(DATA RECORDS)

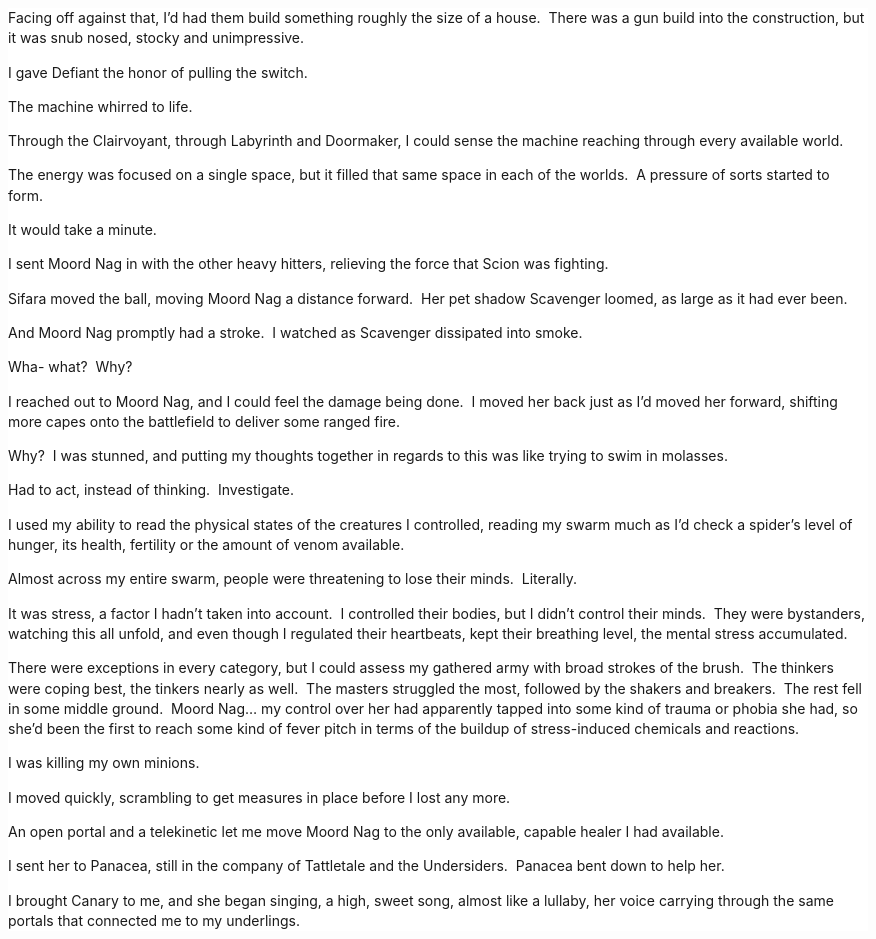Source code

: Facing off against that, I’d had them build something roughly the size of a house.  There was a gun build into the construction, but it was snub nosed, stocky and unimpressive.

I gave Defiant the honor of pulling the switch.

The machine whirred to life.

Through the Clairvoyant, through Labyrinth and Doormaker, I could sense the machine reaching through every available world.

The energy was focused on a single space, but it filled that same space in each of the worlds.  A pressure of sorts started to form.

It would take a minute.

I sent Moord Nag in with the other heavy hitters, relieving the force that Scion was fighting.

Sifara moved the ball, moving Moord Nag a distance forward.  Her pet shadow Scavenger loomed, as large as it had ever been.

And Moord Nag promptly had a stroke.  I watched as Scavenger dissipated into smoke.

Wha- what?  Why?

I reached out to Moord Nag, and I could feel the damage being done.  I moved her back just as I’d moved her forward, shifting more capes onto the battlefield to deliver some ranged fire.

Why?  I was stunned, and putting my thoughts together in regards to this was like trying to swim in molasses.

Had to act, instead of thinking.  Investigate.

I used my ability to read the physical states of the creatures I controlled, reading my swarm much as I’d check a spider’s level of hunger, its health, fertility or the amount of venom available.

Almost across my entire swarm, people were threatening to lose their minds.  Literally.

It was stress, a factor I hadn’t taken into account.  I controlled their bodies, but I didn’t control their minds.  They were bystanders, watching this all unfold, and even though I regulated their heartbeats, kept their breathing level, the mental stress accumulated.

There were exceptions in every category, but I could assess my gathered army with broad strokes of the brush.  The thinkers were coping best, the tinkers nearly as well.  The masters struggled the most, followed by the shakers and breakers.  The rest fell in some middle ground.  Moord Nag… my control over her had apparently tapped into some kind of trauma or phobia she had, so she’d been the first to reach some kind of fever pitch in terms of the buildup of stress-induced chemicals and reactions.

I was killing my own minions.

I moved quickly, scrambling to get measures in place before I lost any more.

An open portal and a telekinetic let me move Moord Nag to the only available, capable healer I had available.

I sent her to Panacea, still in the company of Tattletale and the Undersiders.  Panacea bent down to help her.

I brought Canary to me, and she began singing, a high, sweet song, almost like a lullaby, her voice carrying through the same portals that connected me to my underlings.
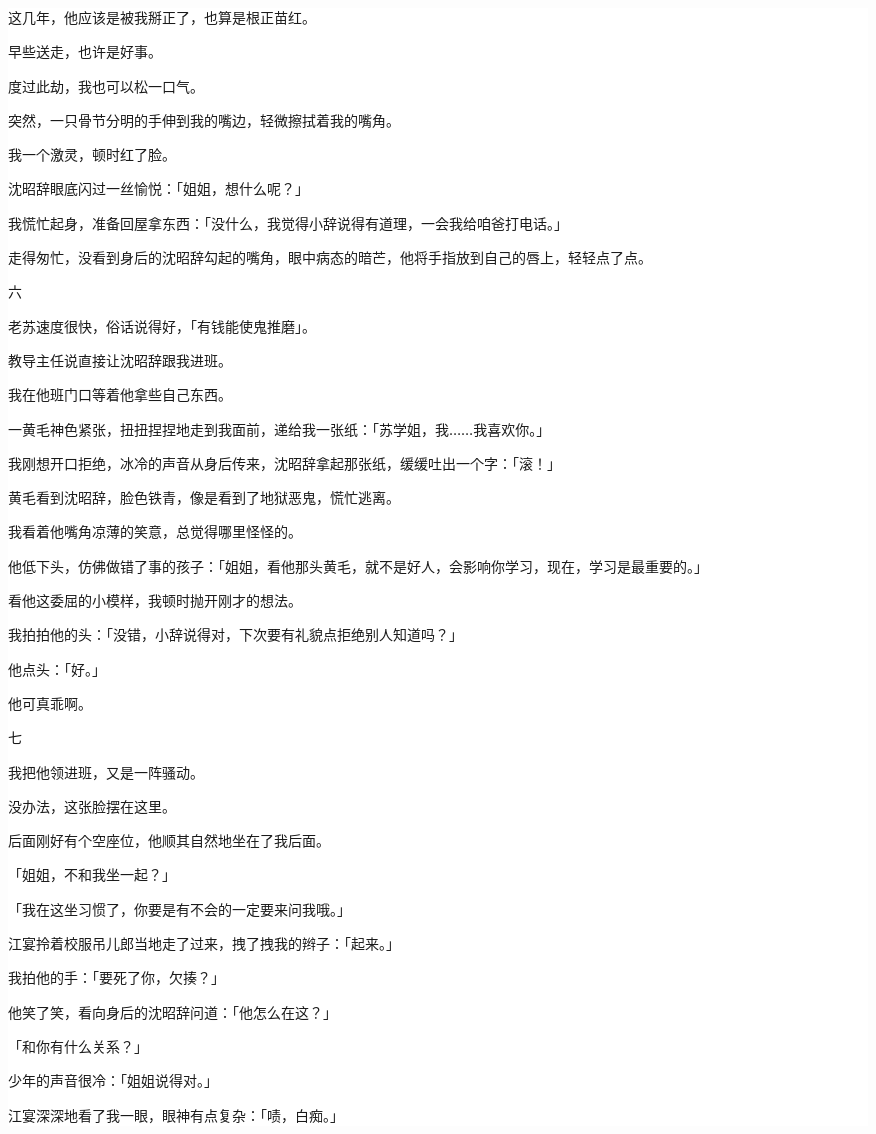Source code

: 这几年，他应该是被我掰正了，也算是根正苗红。

早些送走，也许是好事。

度过此劫，我也可以松一口气。

突然，一只骨节分明的手伸到我的嘴边，轻微擦拭着我的嘴角。

我一个激灵，顿时红了脸。

沈昭辞眼底闪过一丝愉悦：「姐姐，想什么呢？」

我慌忙起身，准备回屋拿东西：「没什么，我觉得小辞说得有道理，一会我给咱爸打电话。」

走得匆忙，没看到身后的沈昭辞勾起的嘴角，眼中病态的暗芒，他将手指放到自己的唇上，轻轻点了点。

六

老苏速度很快，俗话说得好，「有钱能使鬼推磨」。

教导主任说直接让沈昭辞跟我进班。

我在他班门口等着他拿些自己东西。

一黄毛神色紧张，扭扭捏捏地走到我面前，递给我一张纸：「苏学姐，我……我喜欢你。」

我刚想开口拒绝，冰冷的声音从身后传来，沈昭辞拿起那张纸，缓缓吐出一个字：「滚！」

黄毛看到沈昭辞，脸色铁青，像是看到了地狱恶鬼，慌忙逃离。

我看着他嘴角凉薄的笑意，总觉得哪里怪怪的。

他低下头，仿佛做错了事的孩子：「姐姐，看他那头黄毛，就不是好人，会影响你学习，现在，学习是最重要的。」

看他这委屈的小模样，我顿时抛开刚才的想法。

我拍拍他的头：「没错，小辞说得对，下次要有礼貌点拒绝别人知道吗？」

他点头：「好。」

他可真乖啊。

七

我把他领进班，又是一阵骚动。

没办法，这张脸摆在这里。

后面刚好有个空座位，他顺其自然地坐在了我后面。

「姐姐，不和我坐一起？」

「我在这坐习惯了，你要是有不会的一定要来问我哦。」

江宴拎着校服吊儿郎当地走了过来，拽了拽我的辫子：「起来。」

我拍他的手：「要死了你，欠揍？」

他笑了笑，看向身后的沈昭辞问道：「他怎么在这？」

「和你有什么关系？」

少年的声音很冷：「姐姐说得对。」

江宴深深地看了我一眼，眼神有点复杂：「啧，白痴。」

(End DATA RECORDS)

* [EXERCISE]:
None of the pictures should appear, though every line of the data above must be reproduced exactly.

* [RESULT OF THIS TASK]:
Source code

: Facing off against that, I’d had them build something roughly the size of a house.  There was a gun build into the construction, but it was snub nosed, stocky and unimpressive.

I gave Defiant the honor of pulling the switch.

The machine whirred to life.

Through the Clairvoyant, through Labyrinth and Doormaker, I could sense the machine reaching through every available world.

The energy was focused on a single space, but it filled that same space in each of the worlds.  A pressure of sorts started to form.

It would take a minute.

I sent Moord Nag in with the other heavy hitters, relieving the force that Scion was fighting.

Sifara moved the ball, moving Moord Nag a distance forward.  Her pet shadow Scavenger loomed, as large as it had ever been.

And Moord Nag promptly had a stroke.  I watched as Scavenger dissipated into smoke.

Wha- what?  Why?

I reached out to Moord Nag, and I could feel the damage being done.  I moved her back just as I’d moved her forward, shifting more capes onto the battlefield to deliver some ranged fire.

Why?  I was stunned, and putting my thoughts together in regards to this was like trying to swim in molasses.

Had to act, instead of thinking.  Investigate.

I used my ability to read the physical states of the creatures I controlled, reading my swarm much as I’d check a spider’s level of hunger, its health, fertility or the amount of venom available.

Almost across my entire swarm, people were threatening to lose their minds.  Literally.

It was stress, a factor I hadn’t taken into account.  I controlled their bodies, but I didn’t control their minds.  They were bystanders, watching this all unfold, and even though I regulated their heartbeats, kept their breathing level, the mental stress accumulated.

There were exceptions in every category, but I could assess my gathered army with broad strokes of the brush.  The thinkers were coping best, the tinkers nearly as well.  The masters struggled the most, followed by the shakers and breakers.  The rest fell in some middle ground.  Moord Nag… my control over her had apparently tapped into some kind of trauma or phobia she had, so she’d been the first to reach some kind of fever pitch in terms of the buildup of stress-induced chemicals and reactions.

I was killing my own minions.

I moved quickly, scrambling to get measures in place before I lost any more.

An open portal and a telekinetic let me move Moord Nag to the only available, capable healer I had available.

I sent her to Panacea, still in the company of Tattletale and the Undersiders.  Panacea bent down to help her.

I brought Canary to me, and she began singing, a high, sweet song, almost like a lullaby, her voice carrying through the same portals that connected me to my underlings.
Source code

: 这几年，他应该是被我掰正了，也算是根正苗红。

早些送走，也许是好事。

度过此劫，我也可以松一口气。

突然，一只骨节分明的手伸到我的嘴边，轻微擦拭着我的嘴角。

我一个激灵，顿时红了脸。

沈昭辞眼底闪过一丝愉悦：「姐姐，想什么呢？」

我慌忙起身，准备回屋拿东西：「没什么，我觉得小辞说得有道理，一会我给咱爸打电话。」

走得匆忙，没看到身后的沈昭辞勾起的嘴角，眼中病态的暗芒，他将手指放到自己的唇上，轻轻点了点。

六

老苏速度很快，俗话说得好，「有钱能使鬼推磨」。

教导主任说直接让沈昭辞跟我进班。

我在他班门口等着他拿些自己东西。

一黄毛神色紧张，扭扭捏捏地走到我面前，递给我一张纸：「苏学姐，我……我喜欢你。」

我刚想开口拒绝，冰冷的声音从身后传来，沈昭辞拿起那张纸，缓缓吐出一个字：「滚！」

黄毛看到沈昭辞，脸色铁青，像是看到了地狱恶鬼，慌忙逃离。

我看着他嘴角凉薄的笑意，总觉得哪里怪怪的。

他低下头，仿佛做错了事的孩子：「姐姐，看他那头黄毛，就不是好人，会影响你学习，现在，学习是最重要的。」

看他这委屈的小模样，我顿时抛开刚才的想法。

我拍拍他的头：「没错，小辞说得对，下次要有礼貌点拒绝别人知道吗？」

他点头：「好。」

他可真乖啊。

七

我把他领进班，又是一阵骚动。

没办法，这张脸摆在这里。

后面刚好有个空座位，他顺其自然地坐在了我后面。

「姐姐，不和我坐一起？」

「我在这坐习惯了，你要是有不会的一定要来问我哦。」

江宴拎着校服吊儿郎当地走了过来，拽了拽我的辫子：「起来。」

我拍他的手：「要死了你，欠揍？」

他笑了笑，看向身后的沈昭辞问道：「他怎么在这？」

「和你有什么关系？」

少年的声音很冷：「姐姐说得对。」

江宴深深地看了我一眼，眼神有点复杂：「啧，白痴。」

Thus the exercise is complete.